The financial crime compliance sector is facing a pivotal moment. Criminal networks are estimated to have increased their use of artificial intelligence tools by as much as 800% over the past two years, operating entirely free from the regulatory obligations and budget constraints that weigh on legitimate compliance teams.
According to ComplyAdvantage, meanwhile, the US regulatory environment is undergoing a significant shift, with proposed anti-money laundering (AML) reforms explicitly opening the door to innovation under an effectiveness-first framework.
For compliance leaders, the tension between moving fast enough to match criminal sophistication and meeting the standards of explainability and governance that regulators demand is now one of the defining challenges of the role.
At ComplyAdvantage’s North American Future of Compliance summit, Todd Raque — a financial crime specialist with experience spanning regulators, financial institutions, vendors, and advisory firms — laid out a practical framework for navigating this challenge.
His central argument: effective AI adoption in compliance depends on embedding risk management from the very beginning, not treating it as a final sign-off stage.
The opportunity hiding inside the threat
The instinctive response to AI’s rise in criminal networks is a defensive one. The threat is real — generative AI, deepfakes, and synthetic identities have become measurable tools of financial crime. But Raque argues that focusing exclusively on the threat misses the bigger strategic story.
Technology has, for the first time, genuinely caught up with what compliance programmes have long needed to do. Legacy infrastructure was built around static rule sets and siloed workflows, where analyst time was consumed by data aggregation, low-quality alert clearing, and manual handoffs between teams. AI now makes it possible to connect those silos, generate higher-confidence risk signals, and operate far closer to real time.
Regulatory direction reinforces the urgency. US AML reform is moving toward judging programmes on whether they work — not merely whether they exist — and the notice of proposed rulemaking actively encourages innovation.
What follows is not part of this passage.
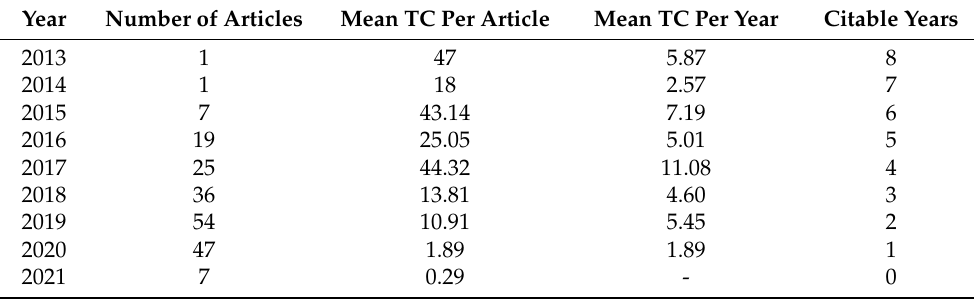
Table 2. Number of articles and means of citations per article and year.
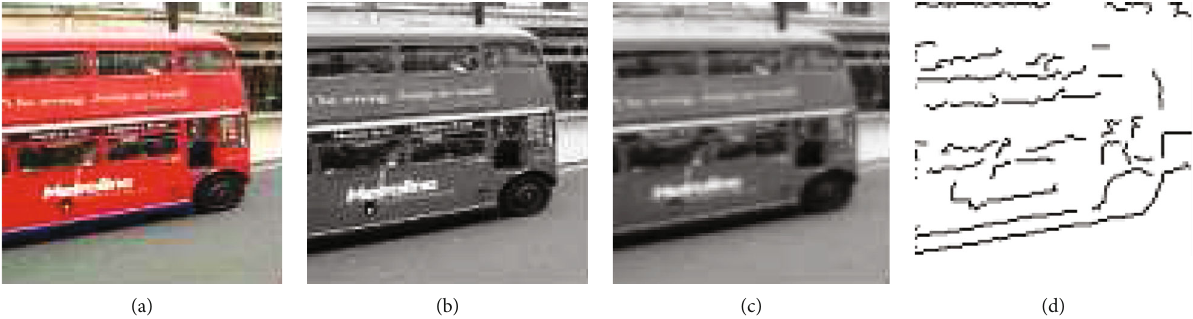
Figure 2: From raw image to edge detection: (a) Raw image, (b) image after grey-scale conversion, (c) blurring after median fi ltering, and (d) edges extracted from the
The institutions that engage now, Raque suggests, have the opportunity to help define what “effective” looks like in practice, rather than simply responding to whatever definition regulators settle on.
Governance as a co-designer, not a gatekeeper
The most common failure mode Raque has observed in AI proof-of-concept work is treating risk management as a tollgate at the end of the process rather than a partner from the start. When compliance and risk teams are only brought in to approve a near-complete solution, two things tend to follow: outcomes fall short of regulatory expectations, and the course-correction required pushes the project well beyond its original timeline.
Citizens Financial Group, Inc. senior vice president and deputy BSA officer Todd Raque said, “I always talk about full contact governance. It’s not just what has to be done, but being an active participant in owning how it’s done.”
The “full contact governance” model Raque advocates means risk management actively participates in designing the solution from the outset — whether the AI capability is built in-house or sourced externally.
Done well, this produces three concrete advantages. First, faster and more defensible deployment: when risk management helps define use cases, data inputs, and testing criteria upfront, late-stage rewrites are fewer and the audit trail is cleaner.
Second, better-calibrated outcomes: embedding risk expertise early ensures that detection logic, thresholds, and human-in-the-loop checkpoints reflect the institution’s actual risk appetite rather than a generic vendor default. Third, a more agile programme overall: once risk management is part of the design conversation, future model updates and new use cases become incremental adjustments rather than full re-reviews.
Raque is clear that this governance discipline applies across the full maturity spectrum — from traditional machine learning models through to agentic AI. The use case may vary considerably; the principle does not.